[Extracted records]
====
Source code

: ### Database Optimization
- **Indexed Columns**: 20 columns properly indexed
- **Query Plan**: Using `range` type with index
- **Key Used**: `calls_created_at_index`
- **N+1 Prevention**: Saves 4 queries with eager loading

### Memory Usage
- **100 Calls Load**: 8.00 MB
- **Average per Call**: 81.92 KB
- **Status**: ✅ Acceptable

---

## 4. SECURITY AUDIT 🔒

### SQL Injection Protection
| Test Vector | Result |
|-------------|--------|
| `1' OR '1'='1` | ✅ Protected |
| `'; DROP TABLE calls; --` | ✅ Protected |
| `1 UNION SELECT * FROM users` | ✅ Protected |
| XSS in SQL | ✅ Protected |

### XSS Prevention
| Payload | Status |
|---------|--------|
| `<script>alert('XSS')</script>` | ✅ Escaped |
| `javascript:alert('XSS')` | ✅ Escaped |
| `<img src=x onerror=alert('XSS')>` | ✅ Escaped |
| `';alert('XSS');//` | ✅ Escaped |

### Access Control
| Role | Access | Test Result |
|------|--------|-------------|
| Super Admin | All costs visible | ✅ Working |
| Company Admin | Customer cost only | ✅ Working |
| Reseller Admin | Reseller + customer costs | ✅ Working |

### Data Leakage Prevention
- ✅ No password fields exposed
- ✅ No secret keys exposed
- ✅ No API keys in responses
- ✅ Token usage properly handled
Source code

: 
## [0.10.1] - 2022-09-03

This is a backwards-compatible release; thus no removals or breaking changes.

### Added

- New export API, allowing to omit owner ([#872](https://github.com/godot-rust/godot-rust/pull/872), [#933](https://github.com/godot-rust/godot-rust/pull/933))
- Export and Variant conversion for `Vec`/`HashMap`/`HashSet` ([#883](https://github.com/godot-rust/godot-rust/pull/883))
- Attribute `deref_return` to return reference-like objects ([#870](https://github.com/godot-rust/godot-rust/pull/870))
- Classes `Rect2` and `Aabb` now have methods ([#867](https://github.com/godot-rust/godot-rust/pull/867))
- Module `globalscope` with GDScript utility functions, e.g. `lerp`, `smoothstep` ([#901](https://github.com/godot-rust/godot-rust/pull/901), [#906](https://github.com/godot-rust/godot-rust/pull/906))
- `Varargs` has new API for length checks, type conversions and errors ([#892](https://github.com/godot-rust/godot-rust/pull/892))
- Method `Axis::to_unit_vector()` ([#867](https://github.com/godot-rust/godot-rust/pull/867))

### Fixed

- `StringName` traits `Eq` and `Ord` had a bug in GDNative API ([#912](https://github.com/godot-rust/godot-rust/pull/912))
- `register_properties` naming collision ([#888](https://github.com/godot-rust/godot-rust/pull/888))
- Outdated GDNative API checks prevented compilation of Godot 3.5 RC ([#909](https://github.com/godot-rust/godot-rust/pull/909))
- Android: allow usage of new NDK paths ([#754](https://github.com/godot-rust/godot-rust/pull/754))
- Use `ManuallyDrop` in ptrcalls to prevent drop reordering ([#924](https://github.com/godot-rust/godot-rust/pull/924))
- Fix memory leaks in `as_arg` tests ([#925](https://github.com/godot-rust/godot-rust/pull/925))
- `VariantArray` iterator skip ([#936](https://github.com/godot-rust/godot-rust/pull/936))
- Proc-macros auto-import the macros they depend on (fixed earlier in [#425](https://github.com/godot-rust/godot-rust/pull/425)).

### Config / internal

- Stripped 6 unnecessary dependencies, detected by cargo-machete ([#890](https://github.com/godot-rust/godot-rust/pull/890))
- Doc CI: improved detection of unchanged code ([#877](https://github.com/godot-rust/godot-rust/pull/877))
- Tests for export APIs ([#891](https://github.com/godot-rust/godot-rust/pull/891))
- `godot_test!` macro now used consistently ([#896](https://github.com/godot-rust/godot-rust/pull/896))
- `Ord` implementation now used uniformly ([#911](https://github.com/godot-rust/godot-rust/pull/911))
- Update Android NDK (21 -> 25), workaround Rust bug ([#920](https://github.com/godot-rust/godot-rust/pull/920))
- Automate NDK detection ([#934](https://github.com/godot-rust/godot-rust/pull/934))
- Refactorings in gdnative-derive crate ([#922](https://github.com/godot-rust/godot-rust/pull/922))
====
**TRY IT:** Every line from the data above that contains "Android" must appear in the answer.

**TASK RESULT:**
- Android: allow usage of new NDK paths ([#754](https://github.com/godot-rust/godot-rust/pull/754))
- Update Android NDK (21 -> 25), workaround Rust bug ([#920](https://github.com/godot-rust/godot-rust/pull/920))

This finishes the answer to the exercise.